What is being asked. Reproduce every line of text in the entries below word for word, and leave the pictures out of your answer.

··· Given information ···

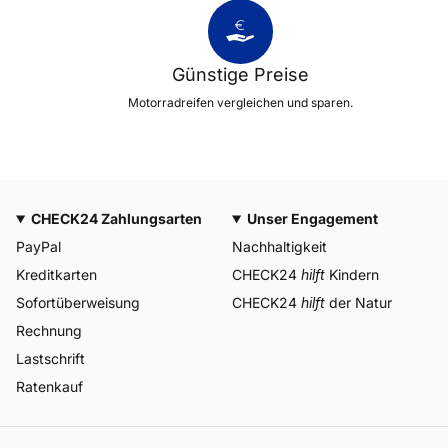
Günstige Preise
Motorradreifen vergleichen und sparen.
CHECK24 Zahlungsarten
Unser Engagement
PayPal
Nachhaltigkeit
Kreditkarten
CHECK24
hilft
Kindern
Sofortüberweisung
CHECK24
hilft
der Natur
Rechnung
Lastschrift
Ratenkauf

···

Response to this exercise.
Günstige Preise
Motorradreifen vergleichen und sparen.
CHECK24 Zahlungsarten
Unser Engagement
PayPal
Nachhaltigkeit
Kreditkarten
CHECK24
hilft
Kindern
Sofortüberweisung
CHECK24
hilft
der Natur
Rechnung
Lastschrift
Ratenkauf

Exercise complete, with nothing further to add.